The answer must repeat each line of the material exactly.

>>>>

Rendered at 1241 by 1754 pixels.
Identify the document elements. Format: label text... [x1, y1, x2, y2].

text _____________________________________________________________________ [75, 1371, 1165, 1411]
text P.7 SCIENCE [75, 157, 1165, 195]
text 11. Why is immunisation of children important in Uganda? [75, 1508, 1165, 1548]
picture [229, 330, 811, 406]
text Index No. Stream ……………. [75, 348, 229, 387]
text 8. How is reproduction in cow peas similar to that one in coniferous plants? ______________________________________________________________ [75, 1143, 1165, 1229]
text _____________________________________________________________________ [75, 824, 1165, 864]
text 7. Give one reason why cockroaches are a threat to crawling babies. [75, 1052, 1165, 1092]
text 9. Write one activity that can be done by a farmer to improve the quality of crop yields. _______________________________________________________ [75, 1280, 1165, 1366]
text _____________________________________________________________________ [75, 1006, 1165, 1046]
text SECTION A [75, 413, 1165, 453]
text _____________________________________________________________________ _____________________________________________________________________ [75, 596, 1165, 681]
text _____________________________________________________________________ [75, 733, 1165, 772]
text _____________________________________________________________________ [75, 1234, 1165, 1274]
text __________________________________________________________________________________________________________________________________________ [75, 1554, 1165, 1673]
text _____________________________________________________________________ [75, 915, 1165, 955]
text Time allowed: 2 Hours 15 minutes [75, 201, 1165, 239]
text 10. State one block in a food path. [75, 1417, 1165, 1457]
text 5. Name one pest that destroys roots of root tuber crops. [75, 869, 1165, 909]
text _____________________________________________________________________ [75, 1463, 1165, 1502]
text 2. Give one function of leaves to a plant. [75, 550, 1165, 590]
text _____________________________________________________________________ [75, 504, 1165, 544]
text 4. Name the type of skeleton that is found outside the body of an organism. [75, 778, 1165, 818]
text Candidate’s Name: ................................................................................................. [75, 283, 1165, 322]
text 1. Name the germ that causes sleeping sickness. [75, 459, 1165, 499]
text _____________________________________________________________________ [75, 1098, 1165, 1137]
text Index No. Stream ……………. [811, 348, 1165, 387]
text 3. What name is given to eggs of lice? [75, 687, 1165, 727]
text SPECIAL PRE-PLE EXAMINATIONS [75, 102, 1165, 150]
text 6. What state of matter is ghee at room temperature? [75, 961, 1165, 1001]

<<<<

Response
Rendered at 1241 by 1754 pixels.
Identify the document elements. Format: label text... [x1, y1, x2, y2].

text _____________________________________________________________________ [75, 1371, 1165, 1411]
text P.7 SCIENCE [75, 157, 1165, 195]
text 11. Why is immunisation of children important in Uganda? [75, 1508, 1165, 1548]
picture [229, 330, 811, 406]
text Index No. Stream ……………. [75, 348, 229, 387]
text 8. How is reproduction in cow peas similar to that one in coniferous plants? ______________________________________________________________ [75, 1143, 1165, 1229]
text _____________________________________________________________________ [75, 824, 1165, 864]
text 7. Give one reason why cockroaches are a threat to crawling babies. [75, 1052, 1165, 1092]
text 9. Write one activity that can be done by a farmer to improve the quality of crop yields. _______________________________________________________ [75, 1280, 1165, 1366]
text _____________________________________________________________________ [75, 1006, 1165, 1046]
text SECTION A [75, 413, 1165, 453]
text _____________________________________________________________________ _____________________________________________________________________ [75, 596, 1165, 681]
text _____________________________________________________________________ [75, 733, 1165, 772]
text _____________________________________________________________________ [75, 1234, 1165, 1274]
text __________________________________________________________________________________________________________________________________________ [75, 1554, 1165, 1673]
text _____________________________________________________________________ [75, 915, 1165, 955]
text Time allowed: 2 Hours 15 minutes [75, 201, 1165, 239]
text 10. State one block in a food path. [75, 1417, 1165, 1457]
text 5. Name one pest that destroys roots of root tuber crops. [75, 869, 1165, 909]
text _____________________________________________________________________ [75, 1463, 1165, 1502]
text 2. Give one function of leaves to a plant. [75, 550, 1165, 590]
text _____________________________________________________________________ [75, 504, 1165, 544]
text 4. Name the type of skeleton that is found outside the body of an organism. [75, 778, 1165, 818]
text Candidate’s Name: ................................................................................................. [75, 283, 1165, 322]
text 1. Name the germ that causes sleeping sickness. [75, 459, 1165, 499]
text _____________________________________________________________________ [75, 1098, 1165, 1137]
text Index No. Stream ……………. [811, 348, 1165, 387]
text 3. What name is given to eggs of lice? [75, 687, 1165, 727]
text SPECIAL PRE-PLE EXAMINATIONS [75, 102, 1165, 150]
text 6. What state of matter is ghee at room temperature? [75, 961, 1165, 1001]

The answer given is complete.